The support is timely. Amid a slowdown in global venture capital investment, technology startups in emerging markets face challenges in raising funds. Venture capital investment in emerging markets rose significantly in 2021, but it was concentrated in a handful of countries and regions, including Brazil, China, India and Southeast Asia.

Incubators, accelerators and seed funds play an important role in the venture ecosystem. These early-stage investment vehicles provide startups and seed-stage entrepreneurs with much-needed capital, as well as the technical know-how, support, and mentorship to help young businesses survive and scale operations.
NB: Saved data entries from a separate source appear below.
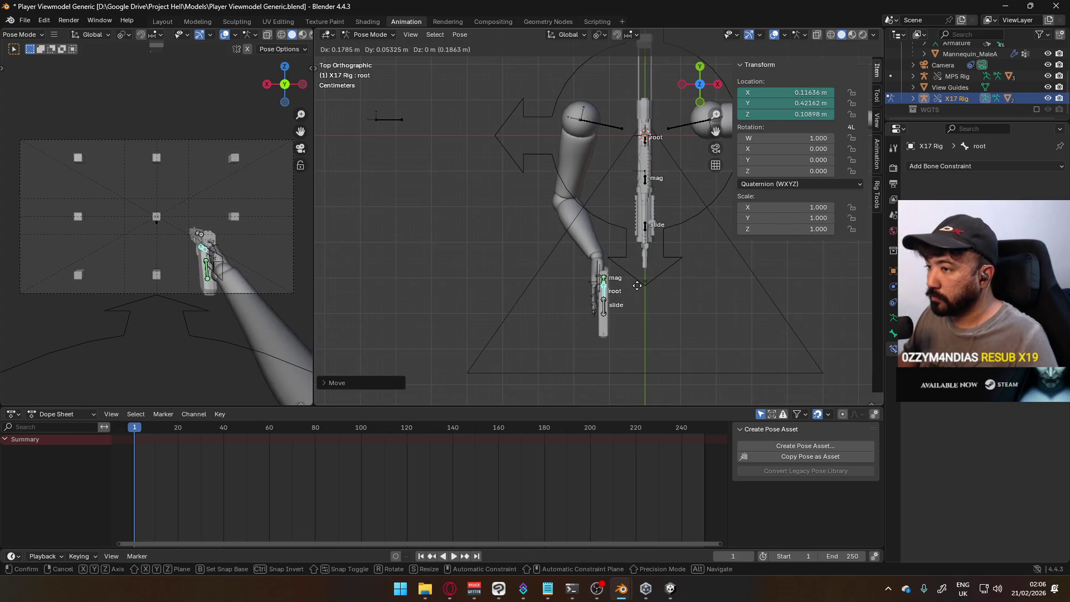
click(638, 289)
key(g)
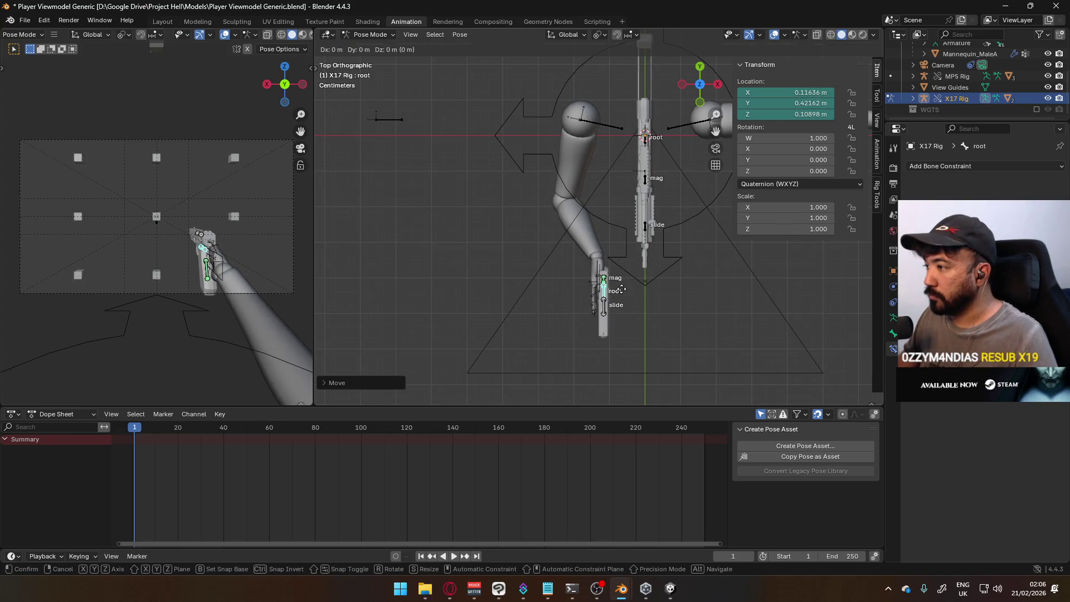
key(z)
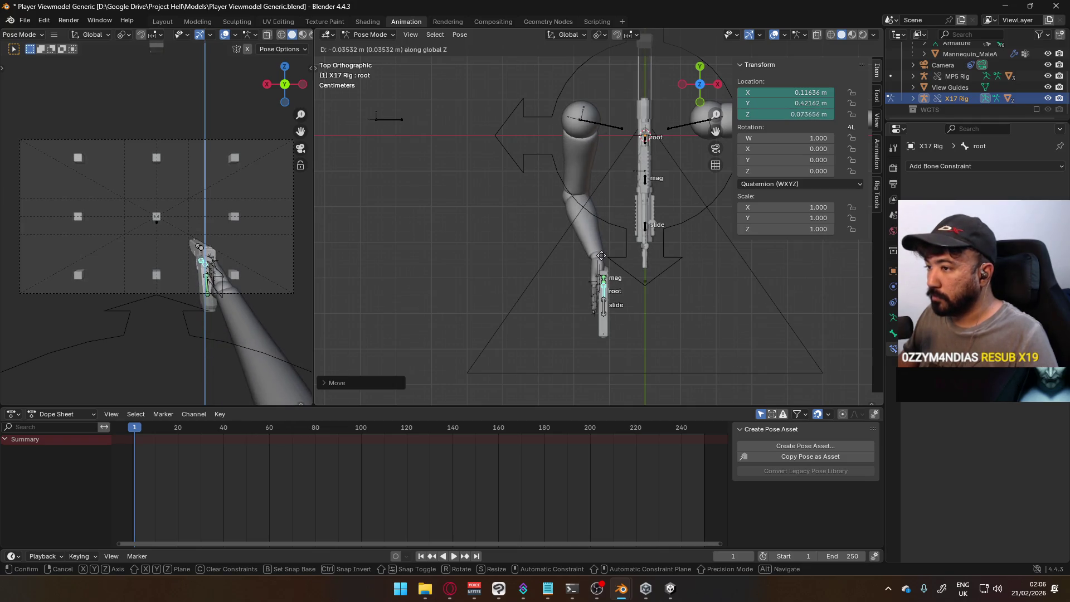
click(601, 270)
mouse_move(601, 270)
middle_down()
mouse_move(626, 193)
mouse_move(490, 193)
middle_up()
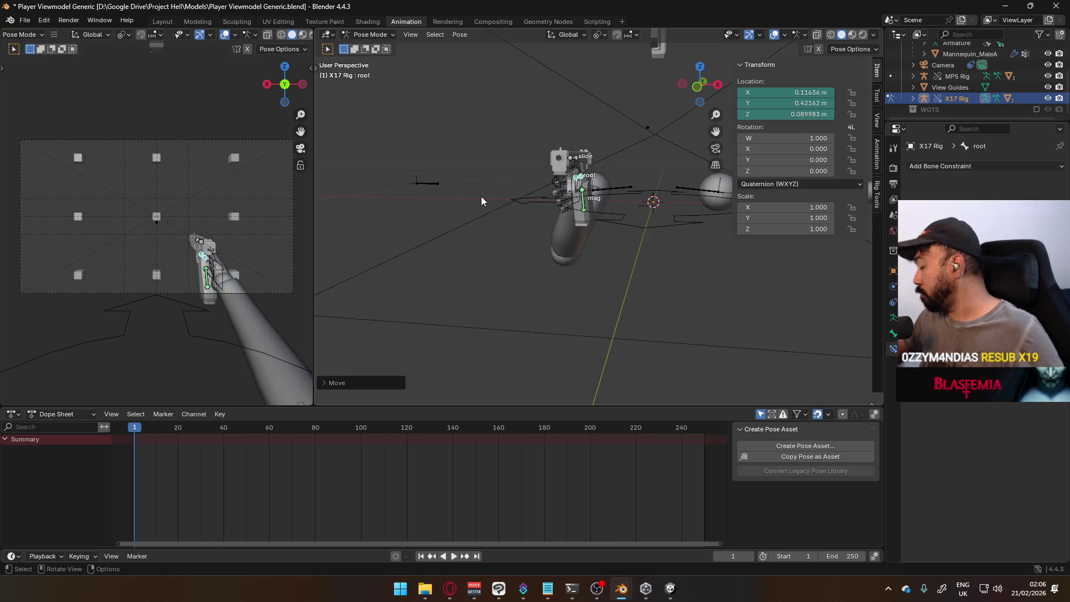
click(368, 34)
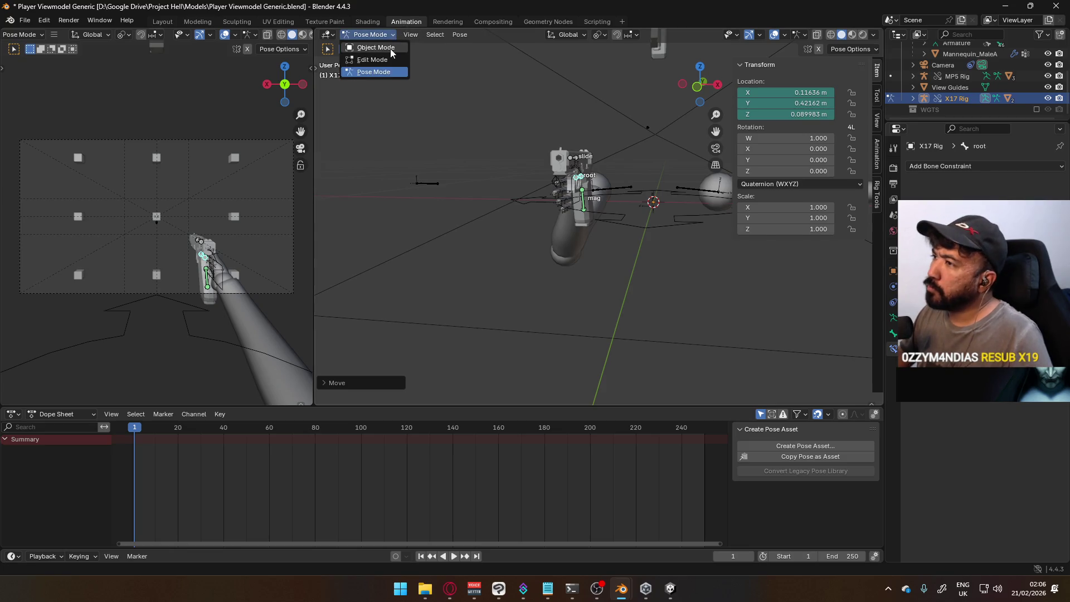
scroll(590, 197, up, 3)
Inspect the pistol in the hand up close, select the armature, and switch to the Weapon Library file.
middle_drag(590, 198, 553, 164)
Dina el-Shenoufy, Partner and Chief Investment Officer of Flat6Labs. Photo courtesy of Flat6Labs

“IFC was the first major fund to invest in seed stage funds and support startup ecosystems in the Middle East and North Africa region,” says Dina el-Shenoufy, Partner and Chief Investment Officer of Flat6Labs, an Egypt-based accelerator supported by the program. “When we started in 2011, international venture capitalists wouldn’t even take our calls, because the Middle East at large wasn’t an attractive market for them, irrespective of stage. IFC had the foresight to see what we were trying to achieve, and today we do have international investors interested in Egypt. We could not achieve that without creating a pipeline of startups.”
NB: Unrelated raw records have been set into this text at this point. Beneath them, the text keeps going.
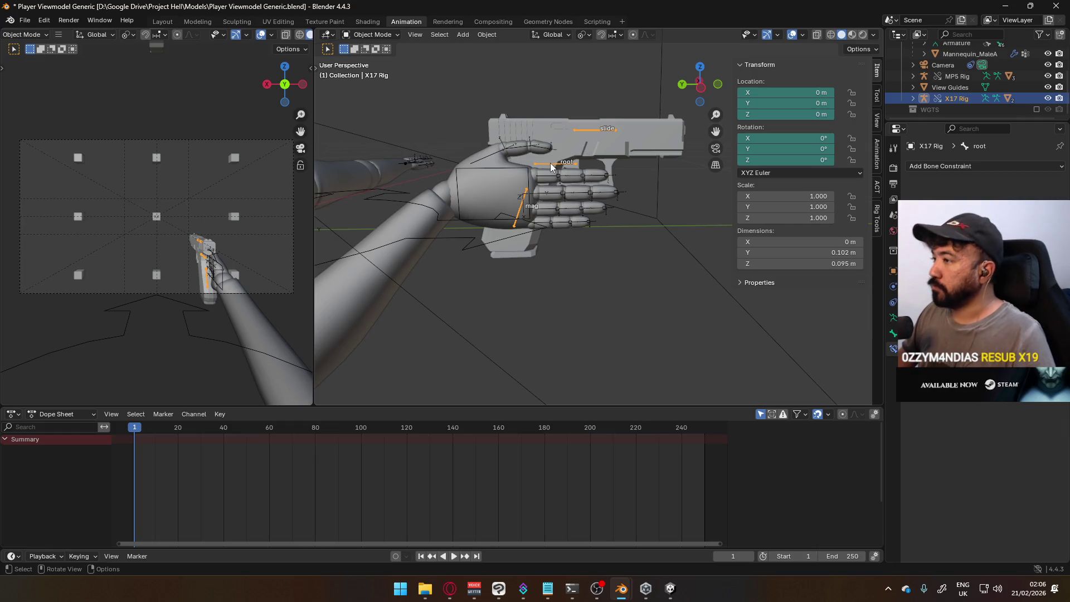
key(KP_0)
key(KP_0)
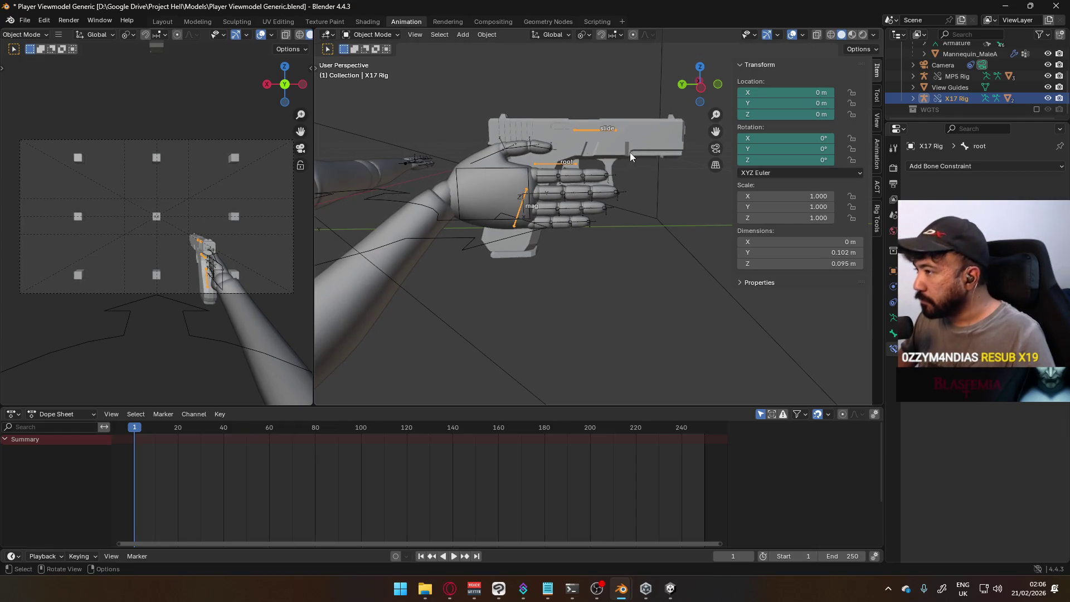
key(KP_0)
key(KP_0)
click(509, 172)
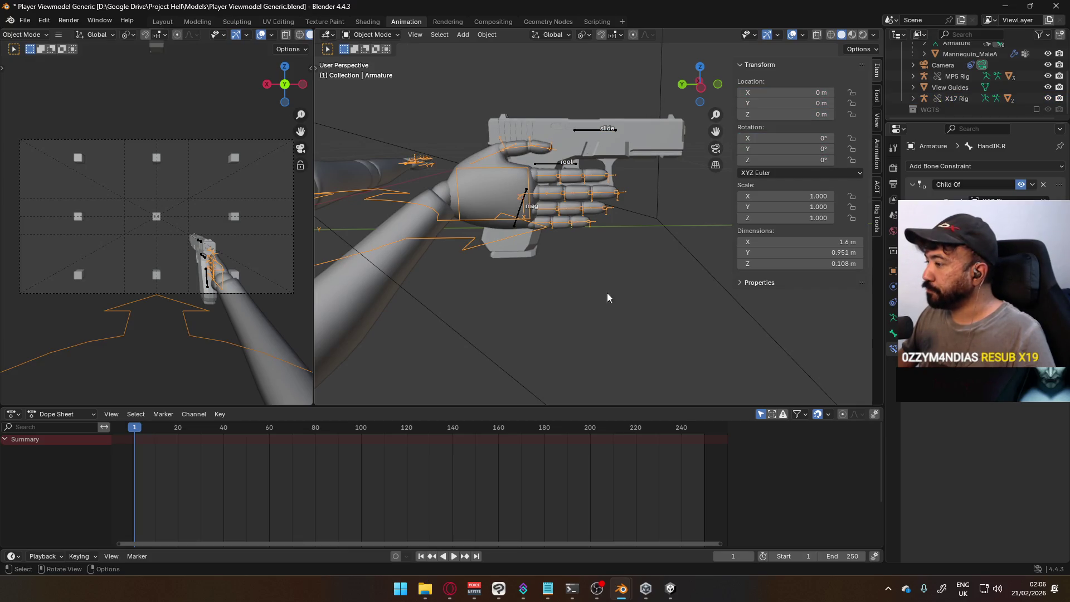
mouse_move(622, 588)
click(580, 528)
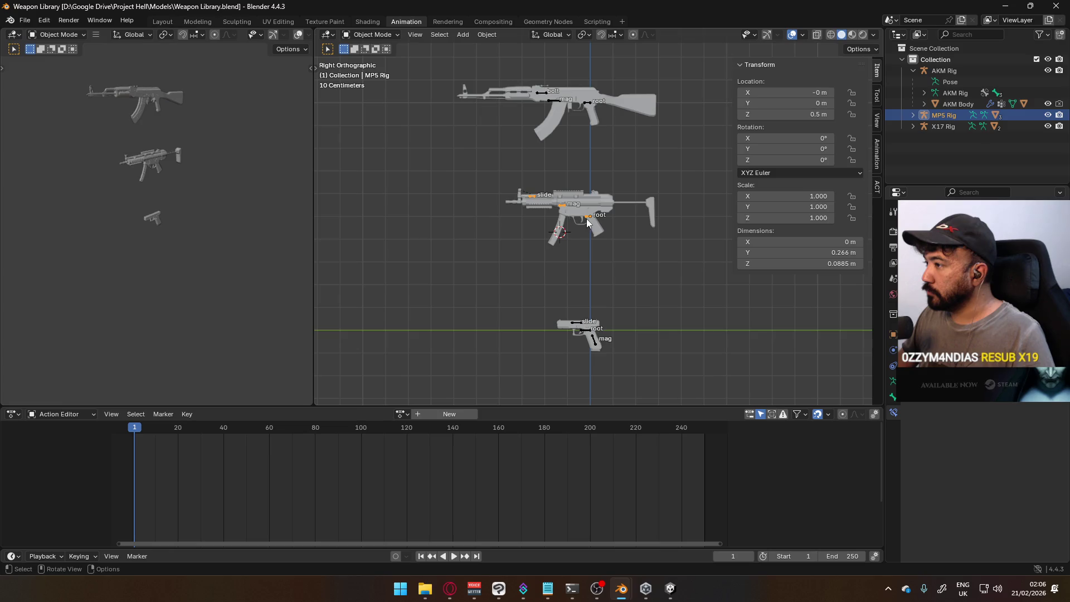
Test-move the MP5 rig and cancel it, select the AKM rig, then bring up a new browser tab.
key(g)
One of the startups supported by Flat6Labs is Chefaa, a women-led online pharmacy in Egypt that offers medical supplies, medications, and health and hygiene products. The company received seed money and mentorship from Flat6Labs before they launched in 2018. Chefaa has raised more than $3.6 million in funding over five rounds to expand partnerships with 1,000 pharmacies, offering services to 7.5 million regular users who benefit from auto refills of prescriptions, dosage reminders, and the ability to consult an Arabic-speaking pharmacist at any time. The company is now expanding into Saudi Arabia with plans to extend services throughout the region.  

“IFC has been with us from the beginning, supporting directly and indirectly,” says co-founder Rasha Rady. “They literally went miles to help us open lines of communications with potential partners we didn’t have access to before.”

Talented and innovative entrepreneurs in developing economies are eager to create the next Moglix, if given the chance.

“If I look at the goals of Moglix and the goals of IFC, there is a lot of overlap in terms of development,” says Garg, citing the mutual commitment to empowering small- and medium-sized businesses, increasing sustainability, and improving gender equality. “Many tech businesses are aligned with the goals of IFC, which makes for great partners.”